Pictures are to be omitted, and every entry below is to be restated exactly.
___
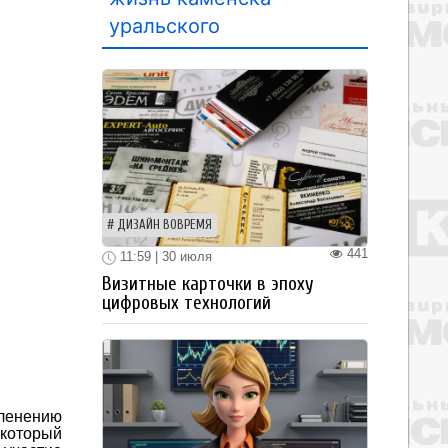
уральского
ДИЗАЙН ВОВРЕМЯ
441
11:59 | 30 июля
Визитные карточки в эпоху
цифровых технологий
еленению
 который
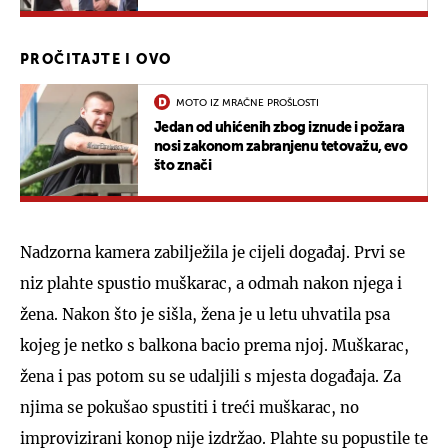
PROČITAJTE I OVO
MOTO IZ MRAČNE PROŠLOSTI
Jedan od uhićenih zbog iznude i požara
nosi zakonom zabranjenu tetovažu, evo
što znači
Nadzorna kamera zabilježila je cijeli događaj. Prvi se
niz plahte spustio muškarac, a odmah nakon njega i
žena. Nakon što je sišla, žena je u letu uhvatila psa
kojeg je netko s balkona bacio prema njoj. Muškarac,
žena i pas potom su se udaljili s mjesta događaja. Za
njima se pokušao spustiti i treći muškarac, no
improvizirani konop nije izdržao. Plahte su popustile te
___
# Result:
уральского
ДИЗАЙН ВОВРЕМЯ
441
11:59 | 30 июля
Визитные карточки в эпоху
цифровых технологий
еленению
 который
PROČITAJTE I OVO
MOTO IZ MRAČNE PROŠLOSTI
Jedan od uhićenih zbog iznude i požara
nosi zakonom zabranjenu tetovažu, evo
što znači
Nadzorna kamera zabilježila je cijeli događaj. Prvi se
niz plahte spustio muškarac, a odmah nakon njega i
žena. Nakon što je sišla, žena je u letu uhvatila psa
kojeg je netko s balkona bacio prema njoj. Muškarac,
žena i pas potom su se udaljili s mjesta događaja. Za
njima se pokušao spustiti i treći muškarac, no
improvizirani konop nije izdržao. Plahte su popustile te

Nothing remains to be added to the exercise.